Penting untuk dicatat bahwa posisi Trump ini mencerminkan garis kebijakan luar negeri yang ia ambil selama masa kepresidenannya, yang seringkali ditandai dengan dukungan kuat terhadap Israel dan penolakan terhadap kelompok yang dianggapnya sebagai teroris.

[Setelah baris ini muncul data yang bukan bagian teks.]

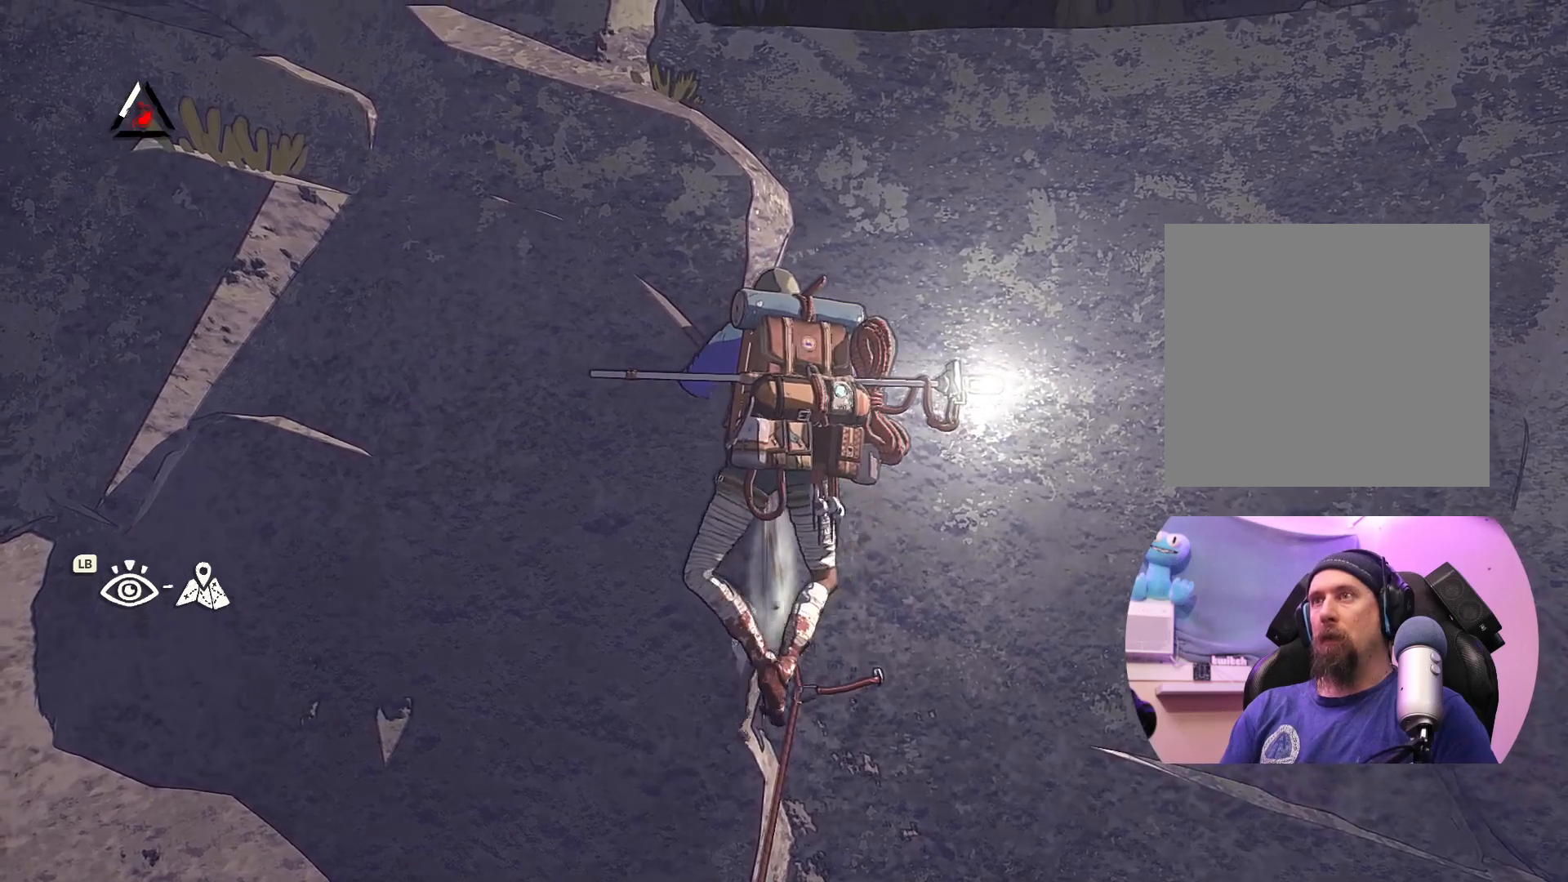
{"buttons": ["X"], "left_stick": "up-left", "right_stick": "center", "events": [[250, "left_stick", "up-left"], [383, "X", "down"]]}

Pernyataan terbarunya ini kemungkinan akan semakin memperkuat narasi tersebut di kalangan pendukungnya dan di kancah politik internasional.
Sejauh ini, belum ada tanggapan resmi dari Hamas terkait seruan penyerahan diri tanpa syarat dari Donald Trump. Kelompok tersebut secara konsisten menyatakan bahwa mereka akan terus melawan pendudukan Israel hingga tercapai kemerdekaan Palestina. Namun, tekanan dari berbagai pihak, baik internal maupun eksternal, terus meningkat bagi mereka untuk mencari solusi damai.
Dampak dari pernyataan Trump ini terhadap dinamika konflik masih perlu dicermati. Di satu sisi, hal ini dapat memberikan dorongan moral bagi Israel dan sekutunya. Di sisi lain, bagi pihak Palestina dan pendukungnya, pernyataan ini dapat dianggap sebagai penolakan terhadap aspirasi mereka dan penguatan narasi penindasan.
Ke depan, perhatian publik akan tertuju pada bagaimana kedua belah pihak merespons tekanan internasional dan apakah ada kemungkinan tercapainya gencatan senjata yang berkelanjutan. Pernyataan Trump ini menambah dimensi baru dalam perdebatan global mengenai penyelesaian konflik Israel-Palestina.